Kommt es wirklich auf den Verbraucherschutz an?

Die Kritik am neuen GlüStV in Deutschland hat zuletzt stark zugenommen. Erst vor einigen Wochen berichteten wir beispielsweise von einer EU-Beschwerde gegen die geplante Online-Automatensteuer in Höhe von 5,3 % des Spieleinsatzes. Kritiker sind der Ansicht, dass es der Politik überhaupt nicht auf einen effektiven Spielerschutz, sondern vielmehr auf möglichst hohe Steuereinnahmen ankommen würde.

Tatsächlich könnte die umstrittene Online-Steuer dazu führen, dass die Kanalisierung in den legalen Markt in den kommenden Monaten stark abnehmen könnte.
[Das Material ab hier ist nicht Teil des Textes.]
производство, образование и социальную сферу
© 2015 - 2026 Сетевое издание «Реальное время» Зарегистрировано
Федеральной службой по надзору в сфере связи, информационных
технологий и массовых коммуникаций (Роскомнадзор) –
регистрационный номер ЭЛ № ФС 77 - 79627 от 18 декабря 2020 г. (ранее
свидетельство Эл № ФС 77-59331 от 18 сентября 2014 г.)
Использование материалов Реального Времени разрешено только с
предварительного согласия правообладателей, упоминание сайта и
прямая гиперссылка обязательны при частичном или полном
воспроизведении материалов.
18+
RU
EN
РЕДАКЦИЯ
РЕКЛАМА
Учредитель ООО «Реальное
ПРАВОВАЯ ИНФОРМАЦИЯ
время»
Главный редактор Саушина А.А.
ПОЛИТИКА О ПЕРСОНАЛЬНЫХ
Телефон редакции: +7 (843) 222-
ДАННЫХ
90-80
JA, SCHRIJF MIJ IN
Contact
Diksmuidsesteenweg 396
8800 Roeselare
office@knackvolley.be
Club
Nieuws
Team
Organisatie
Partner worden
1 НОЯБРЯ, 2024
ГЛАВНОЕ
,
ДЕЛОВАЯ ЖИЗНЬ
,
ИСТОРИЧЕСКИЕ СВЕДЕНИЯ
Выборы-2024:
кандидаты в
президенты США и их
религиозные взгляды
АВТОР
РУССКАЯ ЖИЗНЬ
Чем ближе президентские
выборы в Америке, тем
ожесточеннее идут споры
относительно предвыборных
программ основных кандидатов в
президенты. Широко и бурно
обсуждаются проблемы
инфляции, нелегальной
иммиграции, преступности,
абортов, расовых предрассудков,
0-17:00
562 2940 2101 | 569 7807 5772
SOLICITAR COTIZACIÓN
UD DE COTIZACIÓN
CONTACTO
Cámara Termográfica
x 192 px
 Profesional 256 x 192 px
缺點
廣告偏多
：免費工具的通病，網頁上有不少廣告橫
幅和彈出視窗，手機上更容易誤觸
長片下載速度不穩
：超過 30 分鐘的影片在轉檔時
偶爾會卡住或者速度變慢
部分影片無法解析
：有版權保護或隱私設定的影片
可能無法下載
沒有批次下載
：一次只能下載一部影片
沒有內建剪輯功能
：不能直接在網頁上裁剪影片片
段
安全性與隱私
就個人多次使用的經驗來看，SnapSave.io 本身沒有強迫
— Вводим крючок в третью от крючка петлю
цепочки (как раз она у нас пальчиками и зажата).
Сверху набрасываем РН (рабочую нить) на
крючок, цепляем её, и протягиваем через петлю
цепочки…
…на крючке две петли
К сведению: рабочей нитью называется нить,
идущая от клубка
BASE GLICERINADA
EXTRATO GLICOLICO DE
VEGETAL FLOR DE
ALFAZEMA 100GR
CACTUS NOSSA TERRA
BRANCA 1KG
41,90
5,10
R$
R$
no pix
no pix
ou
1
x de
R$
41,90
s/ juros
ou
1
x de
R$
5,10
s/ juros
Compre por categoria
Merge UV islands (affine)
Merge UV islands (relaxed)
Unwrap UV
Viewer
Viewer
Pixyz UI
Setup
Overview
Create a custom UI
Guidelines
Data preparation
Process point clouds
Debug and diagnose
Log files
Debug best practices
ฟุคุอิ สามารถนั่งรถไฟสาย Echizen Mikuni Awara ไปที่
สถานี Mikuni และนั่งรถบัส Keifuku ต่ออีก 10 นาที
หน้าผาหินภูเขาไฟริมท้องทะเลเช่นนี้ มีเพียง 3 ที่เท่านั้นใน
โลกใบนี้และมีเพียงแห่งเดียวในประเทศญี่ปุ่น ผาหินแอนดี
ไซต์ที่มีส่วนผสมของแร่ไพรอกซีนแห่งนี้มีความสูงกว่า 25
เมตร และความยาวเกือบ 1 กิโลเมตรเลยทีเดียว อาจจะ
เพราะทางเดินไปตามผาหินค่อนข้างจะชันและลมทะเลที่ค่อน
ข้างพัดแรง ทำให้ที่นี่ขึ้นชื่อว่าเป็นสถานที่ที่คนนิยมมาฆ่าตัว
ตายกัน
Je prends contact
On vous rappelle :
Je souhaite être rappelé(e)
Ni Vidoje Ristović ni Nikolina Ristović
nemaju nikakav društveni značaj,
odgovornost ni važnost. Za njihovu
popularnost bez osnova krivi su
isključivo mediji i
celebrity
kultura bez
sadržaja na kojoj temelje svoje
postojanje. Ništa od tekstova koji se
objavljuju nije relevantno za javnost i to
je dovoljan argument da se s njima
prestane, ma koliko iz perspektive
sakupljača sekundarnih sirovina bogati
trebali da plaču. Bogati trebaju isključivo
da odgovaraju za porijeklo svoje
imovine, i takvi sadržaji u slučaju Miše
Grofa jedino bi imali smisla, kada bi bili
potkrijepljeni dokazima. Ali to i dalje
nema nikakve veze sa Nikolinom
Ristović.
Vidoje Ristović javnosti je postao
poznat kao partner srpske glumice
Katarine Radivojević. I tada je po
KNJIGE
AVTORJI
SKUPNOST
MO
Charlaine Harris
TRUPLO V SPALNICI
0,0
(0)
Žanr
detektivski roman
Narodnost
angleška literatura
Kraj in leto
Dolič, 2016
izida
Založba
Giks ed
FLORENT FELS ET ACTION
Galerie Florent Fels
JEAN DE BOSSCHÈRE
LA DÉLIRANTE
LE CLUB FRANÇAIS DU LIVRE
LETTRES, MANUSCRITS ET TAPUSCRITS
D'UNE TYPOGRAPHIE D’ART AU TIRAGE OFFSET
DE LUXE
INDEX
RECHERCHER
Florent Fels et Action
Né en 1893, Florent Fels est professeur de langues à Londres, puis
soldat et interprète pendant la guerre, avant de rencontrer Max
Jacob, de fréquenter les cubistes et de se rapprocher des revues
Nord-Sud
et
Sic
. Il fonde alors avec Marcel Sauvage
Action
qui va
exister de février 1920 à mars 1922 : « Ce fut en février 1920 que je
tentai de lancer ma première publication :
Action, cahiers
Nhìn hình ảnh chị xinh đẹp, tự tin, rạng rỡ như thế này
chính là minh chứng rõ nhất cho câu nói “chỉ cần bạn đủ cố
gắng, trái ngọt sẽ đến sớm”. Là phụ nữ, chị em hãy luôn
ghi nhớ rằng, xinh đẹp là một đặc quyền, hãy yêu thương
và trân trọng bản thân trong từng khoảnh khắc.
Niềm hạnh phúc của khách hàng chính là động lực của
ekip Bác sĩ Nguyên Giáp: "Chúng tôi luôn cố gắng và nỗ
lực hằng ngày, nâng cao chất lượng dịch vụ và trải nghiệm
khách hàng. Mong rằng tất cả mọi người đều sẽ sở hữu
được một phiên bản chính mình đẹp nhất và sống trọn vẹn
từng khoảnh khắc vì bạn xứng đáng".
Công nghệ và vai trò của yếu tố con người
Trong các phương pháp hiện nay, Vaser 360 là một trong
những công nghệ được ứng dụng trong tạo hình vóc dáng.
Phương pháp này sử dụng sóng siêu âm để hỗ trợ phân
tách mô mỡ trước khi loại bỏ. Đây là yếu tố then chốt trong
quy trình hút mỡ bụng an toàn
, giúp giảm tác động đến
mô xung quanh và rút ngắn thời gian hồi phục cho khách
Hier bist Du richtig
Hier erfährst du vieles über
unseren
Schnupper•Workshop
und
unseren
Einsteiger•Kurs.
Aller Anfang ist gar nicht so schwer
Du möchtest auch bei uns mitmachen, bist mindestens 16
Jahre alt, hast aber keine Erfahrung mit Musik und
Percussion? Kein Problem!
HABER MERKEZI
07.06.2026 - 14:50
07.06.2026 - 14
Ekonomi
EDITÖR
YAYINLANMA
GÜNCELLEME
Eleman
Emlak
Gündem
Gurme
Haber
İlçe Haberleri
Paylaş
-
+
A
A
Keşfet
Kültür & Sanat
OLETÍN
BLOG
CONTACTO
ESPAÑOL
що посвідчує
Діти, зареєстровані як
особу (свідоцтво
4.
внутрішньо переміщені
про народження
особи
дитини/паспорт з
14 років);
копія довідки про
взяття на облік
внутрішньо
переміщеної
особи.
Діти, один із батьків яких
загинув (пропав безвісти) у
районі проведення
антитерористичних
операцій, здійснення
Der Deutsche Verband für Telekommunikation und Medien e.V. (DVTM) befürchtet sogar eine Kanalisierung von unter 50 %. Das würde bedeuten, dass mehr als jeder zweite Spieler auf den Schwarzmarkt flüchten würde. Hier kann nach wie vor komplett ohne Einschränkungen und Limits gespielt werden. Zuletzt berichteten wir davon, dass die Kommunen die großen Verlierer des GlüStV sein könnten.

Fazit

In absehbarer Zeit ist nicht damit zu rechnen, dass sich die Entscheidungsträger in der EU auf ein einheitliches Regelwerk für das Online-Glücksspiel einigen werden. Der Widerstand einzelner Mitgliedsstaaten, die von der aktuellen Situation stark profitieren, wäre vermutlich sehr groß. Darüber hinaus könnte eine europäische Einheitslösung dazu führen, dass etliche Kompromisse eingegangen werden müssten, die im Endeffekt dazu führen, dass dem Anspruch des Spielerschutzes nicht Genüge getan werden kann. Von daher bleibt ein einheitliches EU-Regelwerk für das Online-Glücksspiel zum derzeitigen Zeitpunkt wohl nur eine Wunschvorstellung.